> [Teks yang Diberikan]
»»

Kernet bus itu bernama Ani Juariah (45). Ia pernah menjadi korban 
kekerasan dalam rumah tangga (KDRT). "Mantan suami saya karateka. 
Waktu masih jadi istrinya, saya sering jadi sasaran kekerasan dia. 
Akhirnya, tahun 1992, saya cerai dari dia," tutur sang ibu empat 
anak--kini tiga sudah bekerja dan satu masih bersekolah.

Dalam usahanya bertahan hidup dan menghidupi anak-anaknya, ia 
berganti-ganti pekerjaan. Ia sempat terjerumus ke dunia prostitusi 
pada 1994. "Saya ditipu. Ada lowongan kerja jadi pembantu masak di 
Cirebon. Enggak tahunya, saya dibawa ke Lampung, dijadiin pelacur,"

««

Kutip secara persis bagian teks tentang kernet bus itu yang dibuka dengan kata-kata yang memuat "Kernet bus itu" dan ditutup dengan "sasaran kekerasan dia.".

Catatan kotak berlabel
»»

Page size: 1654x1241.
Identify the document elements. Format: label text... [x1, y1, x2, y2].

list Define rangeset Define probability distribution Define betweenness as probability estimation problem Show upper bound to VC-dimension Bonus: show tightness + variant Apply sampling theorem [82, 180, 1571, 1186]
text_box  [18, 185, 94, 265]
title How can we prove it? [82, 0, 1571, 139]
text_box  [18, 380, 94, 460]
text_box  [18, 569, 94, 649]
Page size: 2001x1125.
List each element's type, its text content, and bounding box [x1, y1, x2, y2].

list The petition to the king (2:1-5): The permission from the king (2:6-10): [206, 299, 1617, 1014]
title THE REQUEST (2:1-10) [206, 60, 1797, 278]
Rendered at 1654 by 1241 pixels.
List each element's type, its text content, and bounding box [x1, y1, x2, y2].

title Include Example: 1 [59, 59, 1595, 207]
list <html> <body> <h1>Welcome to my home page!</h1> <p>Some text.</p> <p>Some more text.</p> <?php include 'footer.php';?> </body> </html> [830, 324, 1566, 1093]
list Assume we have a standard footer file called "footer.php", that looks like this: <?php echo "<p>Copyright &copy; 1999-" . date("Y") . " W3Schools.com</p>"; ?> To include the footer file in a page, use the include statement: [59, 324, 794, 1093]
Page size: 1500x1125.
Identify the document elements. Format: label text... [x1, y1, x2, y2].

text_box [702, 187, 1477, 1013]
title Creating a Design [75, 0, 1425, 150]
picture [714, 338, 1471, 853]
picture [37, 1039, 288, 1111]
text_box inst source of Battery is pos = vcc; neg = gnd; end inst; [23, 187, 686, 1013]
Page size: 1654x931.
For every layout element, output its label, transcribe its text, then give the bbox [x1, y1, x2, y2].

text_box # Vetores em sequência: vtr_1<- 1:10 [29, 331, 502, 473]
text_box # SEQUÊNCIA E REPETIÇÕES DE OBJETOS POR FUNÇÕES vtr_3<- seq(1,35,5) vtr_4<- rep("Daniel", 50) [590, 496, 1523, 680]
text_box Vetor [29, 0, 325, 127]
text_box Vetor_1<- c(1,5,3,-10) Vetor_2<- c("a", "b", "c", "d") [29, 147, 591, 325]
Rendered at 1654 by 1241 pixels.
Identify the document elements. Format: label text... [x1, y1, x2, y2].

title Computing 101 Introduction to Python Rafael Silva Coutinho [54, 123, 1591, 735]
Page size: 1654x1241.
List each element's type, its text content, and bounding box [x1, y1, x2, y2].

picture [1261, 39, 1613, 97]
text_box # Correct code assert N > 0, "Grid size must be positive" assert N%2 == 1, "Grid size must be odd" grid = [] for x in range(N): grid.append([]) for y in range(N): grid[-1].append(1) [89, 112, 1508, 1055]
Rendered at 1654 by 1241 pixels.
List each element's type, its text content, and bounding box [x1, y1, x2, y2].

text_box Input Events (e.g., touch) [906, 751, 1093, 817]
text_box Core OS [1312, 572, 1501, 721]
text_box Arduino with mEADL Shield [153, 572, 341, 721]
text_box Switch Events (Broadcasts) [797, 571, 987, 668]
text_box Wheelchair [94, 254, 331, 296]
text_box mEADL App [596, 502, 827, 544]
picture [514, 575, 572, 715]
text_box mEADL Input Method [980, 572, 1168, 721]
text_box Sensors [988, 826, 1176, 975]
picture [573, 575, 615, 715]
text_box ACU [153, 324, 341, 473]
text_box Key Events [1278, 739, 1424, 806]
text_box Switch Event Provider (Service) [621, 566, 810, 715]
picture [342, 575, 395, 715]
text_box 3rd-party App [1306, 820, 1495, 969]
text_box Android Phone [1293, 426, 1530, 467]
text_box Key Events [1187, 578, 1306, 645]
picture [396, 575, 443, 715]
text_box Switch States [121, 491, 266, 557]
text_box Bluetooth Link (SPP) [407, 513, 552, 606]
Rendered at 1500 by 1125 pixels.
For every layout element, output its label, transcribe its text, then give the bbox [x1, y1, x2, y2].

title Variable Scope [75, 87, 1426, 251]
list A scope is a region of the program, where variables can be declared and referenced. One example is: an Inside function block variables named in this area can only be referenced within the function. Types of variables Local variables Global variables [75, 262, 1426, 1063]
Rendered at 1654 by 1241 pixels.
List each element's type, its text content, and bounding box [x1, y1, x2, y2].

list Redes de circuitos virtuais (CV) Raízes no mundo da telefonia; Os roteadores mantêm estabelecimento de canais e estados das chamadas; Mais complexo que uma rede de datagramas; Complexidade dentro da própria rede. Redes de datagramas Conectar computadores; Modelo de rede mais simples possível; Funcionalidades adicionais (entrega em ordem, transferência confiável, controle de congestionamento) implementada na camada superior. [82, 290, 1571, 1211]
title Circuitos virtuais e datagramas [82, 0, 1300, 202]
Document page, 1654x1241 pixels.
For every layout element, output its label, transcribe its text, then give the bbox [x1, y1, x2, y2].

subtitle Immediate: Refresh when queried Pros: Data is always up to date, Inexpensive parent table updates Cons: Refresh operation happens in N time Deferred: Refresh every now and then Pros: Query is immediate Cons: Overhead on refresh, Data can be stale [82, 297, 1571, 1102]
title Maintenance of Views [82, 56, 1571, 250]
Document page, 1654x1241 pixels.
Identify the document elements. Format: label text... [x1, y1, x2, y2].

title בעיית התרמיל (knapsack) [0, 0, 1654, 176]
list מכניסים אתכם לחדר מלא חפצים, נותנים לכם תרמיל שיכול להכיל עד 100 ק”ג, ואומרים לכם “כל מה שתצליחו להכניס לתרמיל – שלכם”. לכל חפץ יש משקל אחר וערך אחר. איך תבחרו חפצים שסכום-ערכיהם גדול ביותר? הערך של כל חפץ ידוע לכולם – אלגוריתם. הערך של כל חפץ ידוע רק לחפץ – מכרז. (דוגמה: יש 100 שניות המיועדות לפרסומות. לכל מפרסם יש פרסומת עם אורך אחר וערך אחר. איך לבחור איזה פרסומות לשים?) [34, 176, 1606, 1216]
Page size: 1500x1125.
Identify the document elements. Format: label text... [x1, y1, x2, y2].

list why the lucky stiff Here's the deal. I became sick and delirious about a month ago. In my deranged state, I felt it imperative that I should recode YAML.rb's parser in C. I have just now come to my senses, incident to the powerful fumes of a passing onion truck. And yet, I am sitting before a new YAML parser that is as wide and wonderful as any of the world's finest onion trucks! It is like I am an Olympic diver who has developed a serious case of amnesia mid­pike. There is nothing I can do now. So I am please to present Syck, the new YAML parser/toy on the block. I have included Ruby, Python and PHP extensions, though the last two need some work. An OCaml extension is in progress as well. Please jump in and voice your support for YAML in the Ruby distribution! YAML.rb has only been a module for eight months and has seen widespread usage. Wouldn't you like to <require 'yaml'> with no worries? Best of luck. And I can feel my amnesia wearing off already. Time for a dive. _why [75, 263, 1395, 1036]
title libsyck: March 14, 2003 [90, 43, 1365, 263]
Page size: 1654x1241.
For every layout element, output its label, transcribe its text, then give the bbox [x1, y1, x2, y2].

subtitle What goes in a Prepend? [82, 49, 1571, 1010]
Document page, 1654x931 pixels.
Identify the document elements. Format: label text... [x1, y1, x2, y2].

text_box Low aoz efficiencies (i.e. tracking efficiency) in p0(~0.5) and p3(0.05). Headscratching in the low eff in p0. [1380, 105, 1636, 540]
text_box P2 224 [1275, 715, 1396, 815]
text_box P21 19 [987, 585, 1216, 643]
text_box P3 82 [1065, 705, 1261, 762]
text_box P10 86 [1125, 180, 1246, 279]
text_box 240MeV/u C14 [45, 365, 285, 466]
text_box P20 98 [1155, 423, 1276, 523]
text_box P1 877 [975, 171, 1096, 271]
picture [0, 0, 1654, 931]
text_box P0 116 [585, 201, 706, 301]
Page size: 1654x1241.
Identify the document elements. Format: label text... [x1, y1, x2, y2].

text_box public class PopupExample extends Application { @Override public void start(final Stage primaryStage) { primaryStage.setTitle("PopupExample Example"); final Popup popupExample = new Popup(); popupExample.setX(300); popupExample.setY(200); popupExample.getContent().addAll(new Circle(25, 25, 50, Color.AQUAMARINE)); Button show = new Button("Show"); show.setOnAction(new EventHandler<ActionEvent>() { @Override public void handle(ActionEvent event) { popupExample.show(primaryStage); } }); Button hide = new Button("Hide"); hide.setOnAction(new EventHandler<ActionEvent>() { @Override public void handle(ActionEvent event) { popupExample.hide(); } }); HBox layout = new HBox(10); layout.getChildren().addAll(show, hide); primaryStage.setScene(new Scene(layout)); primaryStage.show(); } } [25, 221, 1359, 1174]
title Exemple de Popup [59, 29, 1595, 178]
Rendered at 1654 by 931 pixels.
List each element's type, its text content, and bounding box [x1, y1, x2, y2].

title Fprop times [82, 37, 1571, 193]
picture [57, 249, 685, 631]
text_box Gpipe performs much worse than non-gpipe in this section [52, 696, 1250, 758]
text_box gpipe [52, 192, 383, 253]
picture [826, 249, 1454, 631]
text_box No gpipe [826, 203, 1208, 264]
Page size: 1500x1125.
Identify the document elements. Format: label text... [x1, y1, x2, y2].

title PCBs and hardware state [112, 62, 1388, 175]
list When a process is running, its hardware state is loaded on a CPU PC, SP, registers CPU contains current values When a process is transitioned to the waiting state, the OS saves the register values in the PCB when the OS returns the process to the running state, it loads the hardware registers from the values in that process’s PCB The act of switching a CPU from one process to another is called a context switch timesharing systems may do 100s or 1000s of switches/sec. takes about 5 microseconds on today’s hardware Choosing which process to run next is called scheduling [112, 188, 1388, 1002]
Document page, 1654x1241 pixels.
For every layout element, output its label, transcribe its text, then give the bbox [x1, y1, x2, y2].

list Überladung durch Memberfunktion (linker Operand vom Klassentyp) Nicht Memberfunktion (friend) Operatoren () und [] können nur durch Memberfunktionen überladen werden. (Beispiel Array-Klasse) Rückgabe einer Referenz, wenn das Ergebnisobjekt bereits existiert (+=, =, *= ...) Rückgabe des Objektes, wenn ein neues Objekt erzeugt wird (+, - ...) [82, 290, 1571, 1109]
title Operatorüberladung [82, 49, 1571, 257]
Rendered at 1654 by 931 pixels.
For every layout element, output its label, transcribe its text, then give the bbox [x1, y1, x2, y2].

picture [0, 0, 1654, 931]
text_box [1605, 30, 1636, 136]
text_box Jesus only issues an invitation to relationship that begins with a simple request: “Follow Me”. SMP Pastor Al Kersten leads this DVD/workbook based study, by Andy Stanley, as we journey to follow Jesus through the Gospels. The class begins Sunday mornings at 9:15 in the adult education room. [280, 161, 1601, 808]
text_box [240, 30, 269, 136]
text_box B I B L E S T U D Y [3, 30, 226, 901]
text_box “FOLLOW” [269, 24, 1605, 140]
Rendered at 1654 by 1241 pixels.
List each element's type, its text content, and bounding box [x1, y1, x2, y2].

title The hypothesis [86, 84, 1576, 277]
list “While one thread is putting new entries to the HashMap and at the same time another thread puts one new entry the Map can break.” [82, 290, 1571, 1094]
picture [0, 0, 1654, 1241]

««

> [Hasil Tugas]
Kernet bus itu bernama Ani Juariah (45). Ia pernah menjadi korban 
kekerasan dalam rumah tangga (KDRT). "Mantan suami saya karateka. 
Waktu masih jadi istrinya, saya sering jadi sasaran kekerasan dia.